--- START ---

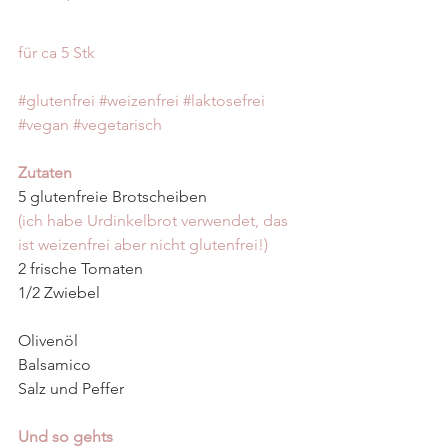
für ca 5 Stk
#glutenfrei
#weizenfrei
#laktosefrei
#vegan
#vegetarisch
Zutaten
5 glutenfreie Brotscheiben
(ich habe Urdinkelbrot verwendet, das 
ist weizenfrei aber nicht glutenfrei!)
2 frische Tomaten
1/2 Zwiebel
Olivenöl
Balsamico
Salz und Peffer
Und so gehts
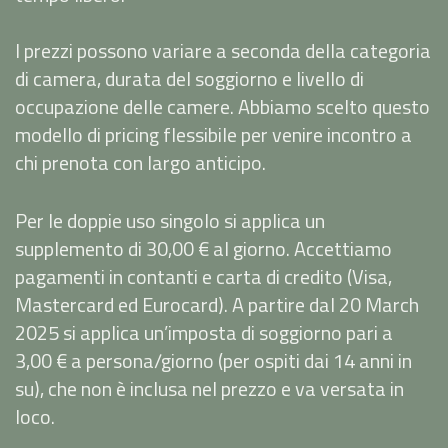
I prezzi possono variare a seconda della categoria
di camera, durata del soggiorno e livello di
occupazione delle camere. Abbiamo scelto questo
modello di pricing flessibile per venire incontro a
chi prenota con largo anticipo.
Per le doppie uso singolo si applica un
supplemento di 30,00 € al giorno. Accettiamo
pagamenti in contanti e carta di credito (Visa,
Mastercard ed Eurocard). A partire dal 20 March
2025 si applica un’imposta di soggiorno pari a
3,00 € a persona/giorno (per ospiti dai 14 anni in
su), che non è inclusa nel prezzo e va versata in
loco.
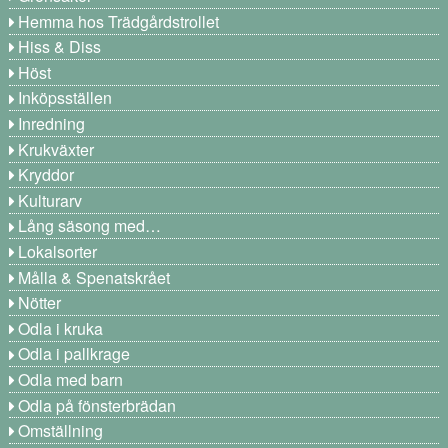
Hemma hos Trädgårdstrollet
Hiss & Diss
Höst
Inköpsställen
Inredning
Krukväxter
Kryddor
Kulturarv
Lång säsong med…
Lokalsorter
Målla & Spenatskrået
Nötter
Odla i kruka
Odla i pallkrage
Odla med barn
Odla på fönsterbrädan
Omställning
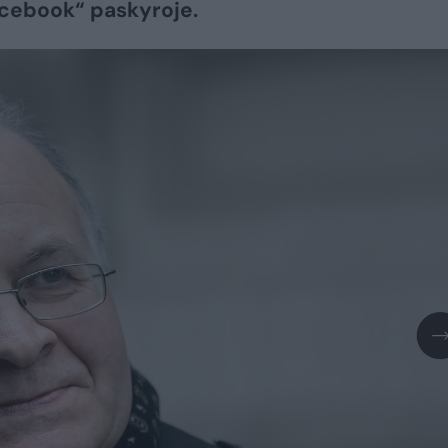
cebook“ paskyroje.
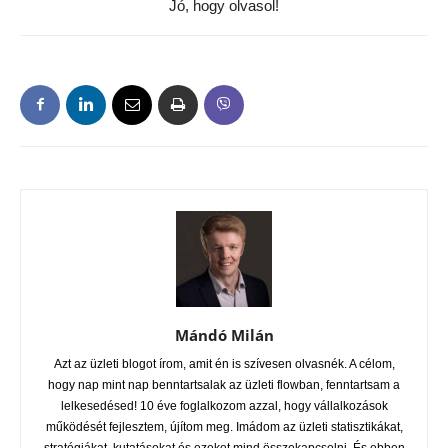
Jó, hogy olvasol!
Mándó Milán
Azt az üzleti blogot írom, amit én is szívesen olvasnék. A célom,
hogy nap mint nap benntartsalak az üzleti flowban, fenntartsam a
lelkesedésed! 10 éve foglalkozom azzal, hogy vállalkozások
működését fejlesztem, újítom meg. Imádom az üzleti statisztikákat,
stratégiákat, kutatásokat és ezeket mind összekapcsolni. És ebben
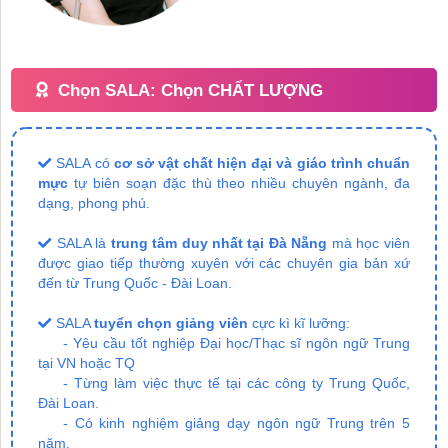
Chọn SALA: Chọn CHẤT LƯỢNG
SALA có
cơ sở vật chất hiện đại và giáo trình chuẩn
mực
tự biên soạn đặc thù theo nhiều chuyên ngành, đa
dạng, phong phú.
SALA là
trung tâm duy nhất tại Đà Nẵng
mà học viên
được giao tiếp thường xuyên với các chuyên gia bản xứ
đến từ Trung Quốc - Đài Loan.
SALA
tuyển chọn giảng viên
cực kì kĩ lưỡng:
- Yêu cầu tốt nghiệp Đại học/Thạc sĩ ngôn ngữ Trung
tại VN hoặc TQ
- Từng làm việc thực tế tại các công ty Trung Quốc,
Đài Loan.
- Có kinh nghiệm giảng dạy ngôn ngữ Trung trên 5
năm.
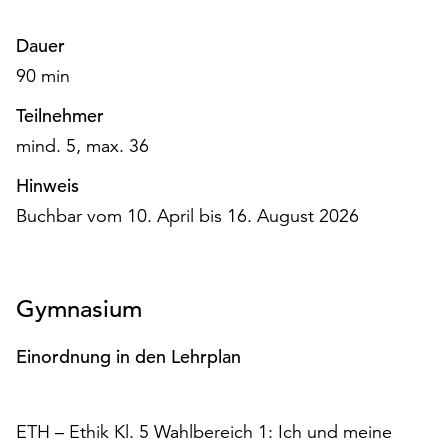
Möchten
Sie
Dauer
die
90 min
verwendeten
Cookies
Teilnehmer
anpassen,
mind. 5, max. 36
erreichen
Sie
Hinweis
die
Buchbar vom 10. April bis 16. August 2026
Einstellungen
über
die
Schaltfläche
Gymnasium
„Auswählen“.
Weitere
Einordnung in den Lehrplan
Informationen
finden
Sie
ETH – Ethik Kl. 5 Wahlbereich 1: Ich und meine
in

--- END ---

* **EXERCISE AIM**
Everything in the material goes into the copy exactly, except the images.

* **SOLUTION TO THE EXERCISE**
für ca 5 Stk
#glutenfrei
#weizenfrei
#laktosefrei
#vegan
#vegetarisch
Zutaten
5 glutenfreie Brotscheiben
(ich habe Urdinkelbrot verwendet, das 
ist weizenfrei aber nicht glutenfrei!)
2 frische Tomaten
1/2 Zwiebel
Olivenöl
Balsamico
Salz und Peffer
Und so gehts
I prezzi possono variare a seconda della categoria
di camera, durata del soggiorno e livello di
occupazione delle camere. Abbiamo scelto questo
modello di pricing flessibile per venire incontro a
chi prenota con largo anticipo.
Per le doppie uso singolo si applica un
supplemento di 30,00 € al giorno. Accettiamo
pagamenti in contanti e carta di credito (Visa,
Mastercard ed Eurocard). A partire dal 20 March
2025 si applica un’imposta di soggiorno pari a
3,00 € a persona/giorno (per ospiti dai 14 anni in
su), che non è inclusa nel prezzo e va versata in
loco.
Hemma hos Trädgårdstrollet
Hiss & Diss
Höst
Inköpsställen
Inredning
Krukväxter
Kryddor
Kulturarv
Lång säsong med…
Lokalsorter
Målla & Spenatskrået
Nötter
Odla i kruka
Odla i pallkrage
Odla med barn
Odla på fönsterbrädan
Omställning
cebook“ paskyroje.
Jó, hogy olvasol!
Mándó Milán
Azt az üzleti blogot írom, amit én is szívesen olvasnék. A célom,
hogy nap mint nap benntartsalak az üzleti flowban, fenntartsam a
lelkesedésed! 10 éve foglalkozom azzal, hogy vállalkozások
működését fejlesztem, újítom meg. Imádom az üzleti statisztikákat,
stratégiákat, kutatásokat és ezeket mind összekapcsolni. És ebben
Chọn SALA: Chọn CHẤT LƯỢNG
SALA có
cơ sở vật chất hiện đại và giáo trình chuẩn
mực
tự biên soạn đặc thù theo nhiều chuyên ngành, đa
dạng, phong phú.
SALA là
trung tâm duy nhất tại Đà Nẵng
mà học viên
được giao tiếp thường xuyên với các chuyên gia bản xứ
đến từ Trung Quốc - Đài Loan.
SALA
tuyển chọn giảng viên
cực kì kĩ lưỡng:
- Yêu cầu tốt nghiệp Đại học/Thạc sĩ ngôn ngữ Trung
tại VN hoặc TQ
- Từng làm việc thực tế tại các công ty Trung Quốc,
Đài Loan.
- Có kinh nghiệm giảng dạy ngôn ngữ Trung trên 5
năm.
Möchten
Sie
Dauer
die
90 min
verwendeten
Cookies
Teilnehmer
anpassen,
mind. 5, max. 36
erreichen
Sie
Hinweis
die
Buchbar vom 10. April bis 16. August 2026
Einstellungen
über
die
Schaltfläche
Gymnasium
„Auswählen“.
Weitere
Einordnung in den Lehrplan
Informationen
finden
Sie
ETH – Ethik Kl. 5 Wahlbereich 1: Ich und meine
in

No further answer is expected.